Distinguished Seminar Series on Data Science & Artificial Intelligence - "Exploring Knowledge Learning from Video Generative Modeling" by Dr Jiashi FENG
Research Seminar
-
Date
14 Feb 2025
-
Organiser
Department of Computing
-
Time
16:00 - 17:00
-
Venue
Online via Zoom / FJ302
Speaker
Dr Jiashi FENG
Summary
Current AI models primarily acquire knowledge through generative text modeling, as exemplified by large language models. However, videos, which contain rich information such as visual reasoning and task execution, remain largely underexplored. These modalities offer complementary knowledge that text alone cannot capture.
In this talk, I will present our recent efforts to leverage video generative modeling for learning from video data.
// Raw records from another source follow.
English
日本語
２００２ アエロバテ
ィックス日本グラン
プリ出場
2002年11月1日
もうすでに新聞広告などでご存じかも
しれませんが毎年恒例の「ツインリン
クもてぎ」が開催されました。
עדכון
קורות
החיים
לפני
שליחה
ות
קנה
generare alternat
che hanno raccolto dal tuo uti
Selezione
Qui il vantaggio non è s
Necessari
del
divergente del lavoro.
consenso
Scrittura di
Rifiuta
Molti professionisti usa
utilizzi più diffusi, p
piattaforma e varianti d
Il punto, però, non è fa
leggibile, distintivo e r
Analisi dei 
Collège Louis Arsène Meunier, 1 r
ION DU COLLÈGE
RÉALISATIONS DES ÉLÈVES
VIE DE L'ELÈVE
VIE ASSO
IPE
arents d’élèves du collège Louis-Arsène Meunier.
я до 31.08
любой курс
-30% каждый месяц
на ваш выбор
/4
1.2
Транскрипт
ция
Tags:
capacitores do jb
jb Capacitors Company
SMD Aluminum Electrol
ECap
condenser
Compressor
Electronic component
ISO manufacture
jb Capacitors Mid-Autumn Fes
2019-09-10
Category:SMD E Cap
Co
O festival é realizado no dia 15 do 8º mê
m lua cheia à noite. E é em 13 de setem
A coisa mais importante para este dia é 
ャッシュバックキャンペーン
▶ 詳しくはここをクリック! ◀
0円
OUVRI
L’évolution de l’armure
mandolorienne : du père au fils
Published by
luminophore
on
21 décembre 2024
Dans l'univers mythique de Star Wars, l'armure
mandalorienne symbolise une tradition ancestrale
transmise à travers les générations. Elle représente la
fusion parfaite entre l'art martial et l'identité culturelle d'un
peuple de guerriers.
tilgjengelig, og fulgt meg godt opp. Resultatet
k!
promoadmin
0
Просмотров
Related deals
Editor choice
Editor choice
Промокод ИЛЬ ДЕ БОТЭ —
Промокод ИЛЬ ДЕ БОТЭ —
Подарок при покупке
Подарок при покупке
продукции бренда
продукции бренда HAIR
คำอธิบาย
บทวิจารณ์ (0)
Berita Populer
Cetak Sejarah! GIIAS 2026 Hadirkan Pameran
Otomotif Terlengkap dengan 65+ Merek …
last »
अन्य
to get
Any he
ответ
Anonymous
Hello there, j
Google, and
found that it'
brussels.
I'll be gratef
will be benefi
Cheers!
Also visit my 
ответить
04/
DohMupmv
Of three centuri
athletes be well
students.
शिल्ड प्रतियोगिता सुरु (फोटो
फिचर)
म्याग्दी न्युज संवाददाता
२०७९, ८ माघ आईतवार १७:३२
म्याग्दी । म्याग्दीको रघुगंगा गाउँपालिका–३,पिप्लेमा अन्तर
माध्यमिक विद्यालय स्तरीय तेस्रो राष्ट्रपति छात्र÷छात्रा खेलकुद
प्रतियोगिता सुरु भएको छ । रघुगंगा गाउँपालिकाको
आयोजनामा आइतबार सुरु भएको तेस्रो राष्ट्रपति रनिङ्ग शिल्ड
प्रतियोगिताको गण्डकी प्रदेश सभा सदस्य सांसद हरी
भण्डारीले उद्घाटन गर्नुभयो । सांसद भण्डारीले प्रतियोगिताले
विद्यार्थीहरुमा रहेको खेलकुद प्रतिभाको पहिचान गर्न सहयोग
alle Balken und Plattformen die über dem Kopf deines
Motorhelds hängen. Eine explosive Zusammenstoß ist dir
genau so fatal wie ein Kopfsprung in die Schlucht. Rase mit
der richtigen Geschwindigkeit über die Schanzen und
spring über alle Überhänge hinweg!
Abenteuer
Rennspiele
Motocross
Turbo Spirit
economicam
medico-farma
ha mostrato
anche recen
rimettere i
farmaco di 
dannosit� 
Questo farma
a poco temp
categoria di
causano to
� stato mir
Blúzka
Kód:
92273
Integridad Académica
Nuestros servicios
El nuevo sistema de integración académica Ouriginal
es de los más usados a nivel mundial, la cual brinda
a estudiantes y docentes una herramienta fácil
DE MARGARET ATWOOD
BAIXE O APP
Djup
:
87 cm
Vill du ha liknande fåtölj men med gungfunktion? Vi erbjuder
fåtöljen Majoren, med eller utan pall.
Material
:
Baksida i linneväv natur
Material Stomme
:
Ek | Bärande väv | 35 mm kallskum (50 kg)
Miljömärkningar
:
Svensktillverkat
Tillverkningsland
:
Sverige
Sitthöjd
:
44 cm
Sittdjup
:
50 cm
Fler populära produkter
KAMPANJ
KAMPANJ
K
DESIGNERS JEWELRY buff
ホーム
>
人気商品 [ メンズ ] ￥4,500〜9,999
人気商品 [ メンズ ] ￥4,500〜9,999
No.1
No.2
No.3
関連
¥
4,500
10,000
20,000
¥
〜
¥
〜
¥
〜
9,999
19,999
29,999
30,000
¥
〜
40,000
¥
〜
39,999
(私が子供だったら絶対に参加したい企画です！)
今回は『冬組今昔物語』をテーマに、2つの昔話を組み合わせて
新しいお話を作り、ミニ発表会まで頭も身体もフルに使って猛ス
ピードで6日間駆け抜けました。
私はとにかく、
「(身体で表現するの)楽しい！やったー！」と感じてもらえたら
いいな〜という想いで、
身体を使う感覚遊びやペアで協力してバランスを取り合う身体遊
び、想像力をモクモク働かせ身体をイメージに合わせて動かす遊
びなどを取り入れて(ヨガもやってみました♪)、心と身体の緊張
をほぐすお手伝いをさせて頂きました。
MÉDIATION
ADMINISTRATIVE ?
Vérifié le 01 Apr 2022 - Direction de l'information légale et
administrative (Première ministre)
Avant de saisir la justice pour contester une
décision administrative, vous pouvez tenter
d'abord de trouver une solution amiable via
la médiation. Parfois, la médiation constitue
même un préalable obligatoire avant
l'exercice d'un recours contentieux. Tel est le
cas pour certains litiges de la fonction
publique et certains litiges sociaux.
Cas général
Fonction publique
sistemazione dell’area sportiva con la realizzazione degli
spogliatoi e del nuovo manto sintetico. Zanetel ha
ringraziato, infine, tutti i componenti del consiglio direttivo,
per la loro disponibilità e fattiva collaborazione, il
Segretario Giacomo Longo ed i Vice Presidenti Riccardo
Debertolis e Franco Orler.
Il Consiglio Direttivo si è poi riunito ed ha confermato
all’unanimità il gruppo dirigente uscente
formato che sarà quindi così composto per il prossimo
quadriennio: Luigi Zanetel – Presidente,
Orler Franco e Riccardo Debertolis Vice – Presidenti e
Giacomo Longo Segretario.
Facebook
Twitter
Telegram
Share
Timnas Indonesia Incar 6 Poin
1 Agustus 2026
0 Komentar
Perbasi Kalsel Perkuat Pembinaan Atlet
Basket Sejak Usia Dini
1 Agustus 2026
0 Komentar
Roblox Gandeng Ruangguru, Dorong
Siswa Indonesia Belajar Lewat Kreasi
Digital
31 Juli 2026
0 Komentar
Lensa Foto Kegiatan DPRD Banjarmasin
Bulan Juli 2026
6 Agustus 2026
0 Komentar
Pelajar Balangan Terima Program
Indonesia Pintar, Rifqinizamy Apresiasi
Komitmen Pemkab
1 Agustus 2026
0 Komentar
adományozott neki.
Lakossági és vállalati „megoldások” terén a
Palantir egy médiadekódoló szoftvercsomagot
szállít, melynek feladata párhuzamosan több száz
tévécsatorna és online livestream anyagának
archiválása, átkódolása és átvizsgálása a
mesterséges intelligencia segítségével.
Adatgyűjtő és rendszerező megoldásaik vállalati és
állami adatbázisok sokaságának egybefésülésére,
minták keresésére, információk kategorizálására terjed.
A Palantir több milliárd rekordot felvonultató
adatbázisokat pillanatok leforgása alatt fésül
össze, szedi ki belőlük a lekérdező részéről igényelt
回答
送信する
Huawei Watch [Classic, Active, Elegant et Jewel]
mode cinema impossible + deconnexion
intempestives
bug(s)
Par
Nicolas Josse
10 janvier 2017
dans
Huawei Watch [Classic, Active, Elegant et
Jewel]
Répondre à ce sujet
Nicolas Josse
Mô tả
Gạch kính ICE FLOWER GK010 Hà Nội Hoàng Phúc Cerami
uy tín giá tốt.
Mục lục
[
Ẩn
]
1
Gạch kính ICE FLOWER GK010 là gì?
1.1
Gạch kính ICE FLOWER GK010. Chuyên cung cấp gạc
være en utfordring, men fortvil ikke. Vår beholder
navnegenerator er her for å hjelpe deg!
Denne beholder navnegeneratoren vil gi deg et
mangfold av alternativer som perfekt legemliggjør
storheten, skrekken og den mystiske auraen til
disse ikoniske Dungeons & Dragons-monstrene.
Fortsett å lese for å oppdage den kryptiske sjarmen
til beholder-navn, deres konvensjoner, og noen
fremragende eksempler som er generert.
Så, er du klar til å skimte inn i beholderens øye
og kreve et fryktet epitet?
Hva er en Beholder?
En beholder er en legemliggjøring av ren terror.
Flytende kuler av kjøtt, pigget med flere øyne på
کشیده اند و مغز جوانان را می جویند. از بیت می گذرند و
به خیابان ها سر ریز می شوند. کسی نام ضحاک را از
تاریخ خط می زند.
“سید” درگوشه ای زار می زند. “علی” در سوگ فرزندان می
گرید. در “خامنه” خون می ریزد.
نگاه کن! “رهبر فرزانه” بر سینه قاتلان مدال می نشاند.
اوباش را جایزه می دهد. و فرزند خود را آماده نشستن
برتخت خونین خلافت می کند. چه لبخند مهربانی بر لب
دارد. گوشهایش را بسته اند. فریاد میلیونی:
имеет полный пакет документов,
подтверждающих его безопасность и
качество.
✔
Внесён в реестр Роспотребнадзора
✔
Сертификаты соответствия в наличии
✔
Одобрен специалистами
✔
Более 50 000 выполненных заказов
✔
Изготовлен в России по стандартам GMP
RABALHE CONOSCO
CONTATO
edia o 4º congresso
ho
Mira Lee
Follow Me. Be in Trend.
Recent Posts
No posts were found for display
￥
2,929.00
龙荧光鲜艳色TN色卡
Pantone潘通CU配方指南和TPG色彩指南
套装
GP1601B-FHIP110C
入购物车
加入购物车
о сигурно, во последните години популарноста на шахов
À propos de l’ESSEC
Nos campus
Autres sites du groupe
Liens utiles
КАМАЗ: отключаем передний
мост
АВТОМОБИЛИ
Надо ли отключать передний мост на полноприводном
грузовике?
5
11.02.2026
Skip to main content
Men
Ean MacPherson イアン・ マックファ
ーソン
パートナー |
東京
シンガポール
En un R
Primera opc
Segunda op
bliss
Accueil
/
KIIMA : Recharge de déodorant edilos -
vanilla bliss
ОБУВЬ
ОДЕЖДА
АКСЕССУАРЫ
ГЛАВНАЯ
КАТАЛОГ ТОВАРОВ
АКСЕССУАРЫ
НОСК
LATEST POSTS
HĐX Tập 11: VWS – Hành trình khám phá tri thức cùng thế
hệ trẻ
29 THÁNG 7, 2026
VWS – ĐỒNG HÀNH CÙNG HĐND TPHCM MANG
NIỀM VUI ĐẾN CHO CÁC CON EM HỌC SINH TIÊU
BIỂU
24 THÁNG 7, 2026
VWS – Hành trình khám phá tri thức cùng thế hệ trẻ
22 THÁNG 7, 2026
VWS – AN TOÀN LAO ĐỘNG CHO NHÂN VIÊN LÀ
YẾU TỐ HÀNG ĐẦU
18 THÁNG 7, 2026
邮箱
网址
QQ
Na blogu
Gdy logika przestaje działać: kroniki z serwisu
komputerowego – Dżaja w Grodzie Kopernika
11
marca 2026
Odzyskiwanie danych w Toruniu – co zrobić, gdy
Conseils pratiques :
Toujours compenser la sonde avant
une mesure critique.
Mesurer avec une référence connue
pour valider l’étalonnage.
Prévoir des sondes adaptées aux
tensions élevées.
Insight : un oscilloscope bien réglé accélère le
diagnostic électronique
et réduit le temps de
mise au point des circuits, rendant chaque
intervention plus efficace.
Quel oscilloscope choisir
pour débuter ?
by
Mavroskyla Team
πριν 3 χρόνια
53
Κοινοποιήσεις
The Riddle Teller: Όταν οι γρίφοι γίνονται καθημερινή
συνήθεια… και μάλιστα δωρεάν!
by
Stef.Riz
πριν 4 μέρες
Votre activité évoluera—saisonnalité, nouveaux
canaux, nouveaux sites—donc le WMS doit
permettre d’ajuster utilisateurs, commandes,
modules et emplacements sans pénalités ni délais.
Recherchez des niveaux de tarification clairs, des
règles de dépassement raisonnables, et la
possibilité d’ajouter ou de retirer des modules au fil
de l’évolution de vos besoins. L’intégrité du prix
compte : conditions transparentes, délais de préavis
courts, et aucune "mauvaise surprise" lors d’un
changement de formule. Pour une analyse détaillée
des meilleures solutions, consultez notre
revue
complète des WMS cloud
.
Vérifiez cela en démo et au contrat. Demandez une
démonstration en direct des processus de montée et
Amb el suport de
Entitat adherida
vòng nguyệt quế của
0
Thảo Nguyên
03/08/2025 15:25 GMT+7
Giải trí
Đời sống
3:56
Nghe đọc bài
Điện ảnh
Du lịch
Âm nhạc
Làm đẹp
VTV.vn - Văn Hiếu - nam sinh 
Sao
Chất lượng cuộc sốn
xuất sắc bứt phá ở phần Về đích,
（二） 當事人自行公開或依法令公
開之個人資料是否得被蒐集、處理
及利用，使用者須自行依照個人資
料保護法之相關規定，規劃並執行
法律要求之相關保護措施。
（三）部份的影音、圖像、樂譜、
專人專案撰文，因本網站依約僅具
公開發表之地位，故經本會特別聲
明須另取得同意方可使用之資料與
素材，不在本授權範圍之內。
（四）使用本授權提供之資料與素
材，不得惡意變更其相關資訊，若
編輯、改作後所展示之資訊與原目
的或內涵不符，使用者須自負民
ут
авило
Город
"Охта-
First, I will introduce VideoWorld, a generative video learning framework designed to extract visual reasoning and planning capabilities from unlabeled videos. This model has demonstrated applicability in tasks such as playing Go and robotic manipulation. Next, I will discuss our recent findings on the limitations of video generative models when used as world models. Finally, I will conclude with a discussion on existing challenges and outline potential future directions.
Keynote Speaker
Dr Jiashi FENG
Head of Vision Research
ByteDance
Dr Jiashi FENG is the Head of Vision Research at ByteDance. Before this role, he served as an Assistant Professor in the Department of Electrical and Computer Engineering at the National University of Singapore (NUS). He earned his PhD from NUS in 2014 and worked as a Research Fellow at UC Berkeley from 2014 to 2015. His research focuses on deep learning and its applications in computer vision. Over the years, he has received several awards, including the Best Technical Demo Award at ACM MM 2012, the Best Paper Award at TASK-CV ICCV 2015, and the Best Student Paper Award at ACM MM 2018. In 2018, he was also named one of MIT Technology Review's Innovators Under 35 Asia.